(Dataset entries)
**********

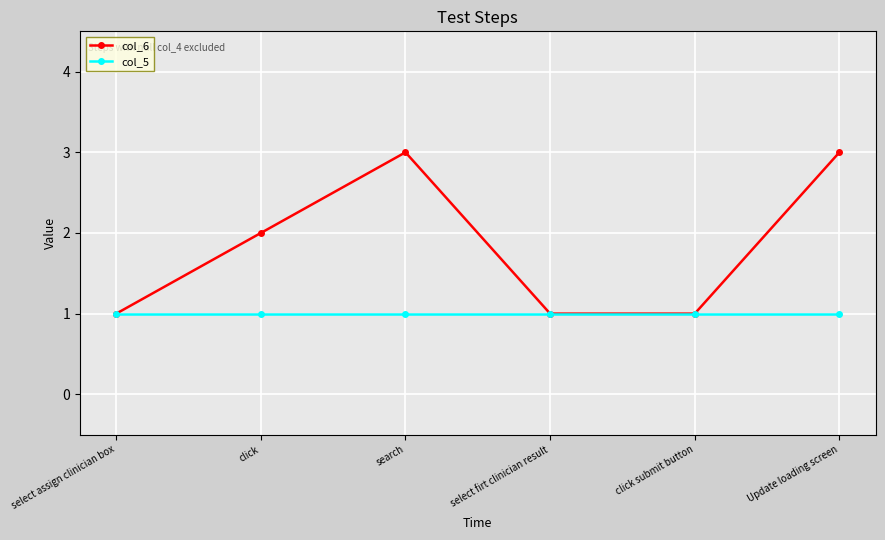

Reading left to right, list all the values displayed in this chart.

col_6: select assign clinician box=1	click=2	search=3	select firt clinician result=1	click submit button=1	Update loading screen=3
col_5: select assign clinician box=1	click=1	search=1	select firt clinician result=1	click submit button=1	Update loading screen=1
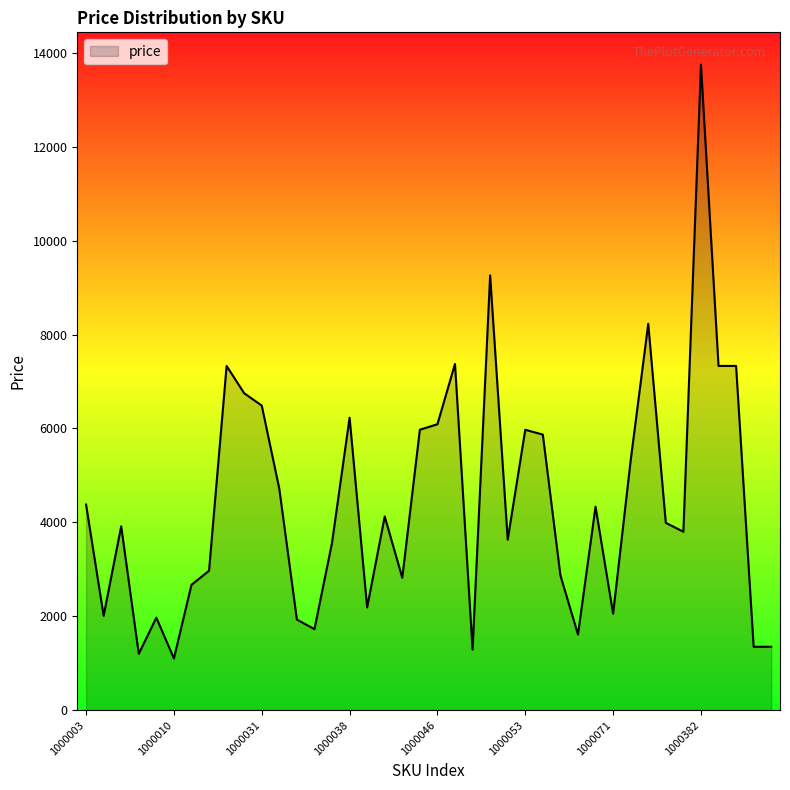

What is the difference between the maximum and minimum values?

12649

**********

▸ **TASK BRIEF**
Find each line in the data above that contains the word "select" and copy those lines out in full.

▸ **WRITTEN SOLUTION**
col_6: select assign clinician box=1	click=2	search=3	select firt clinician result=1	click submit button=1	Update loading screen=3
col_5: select assign clinician box=1	click=1	search=1	select firt clinician result=1	click submit button=1	Update loading screen=1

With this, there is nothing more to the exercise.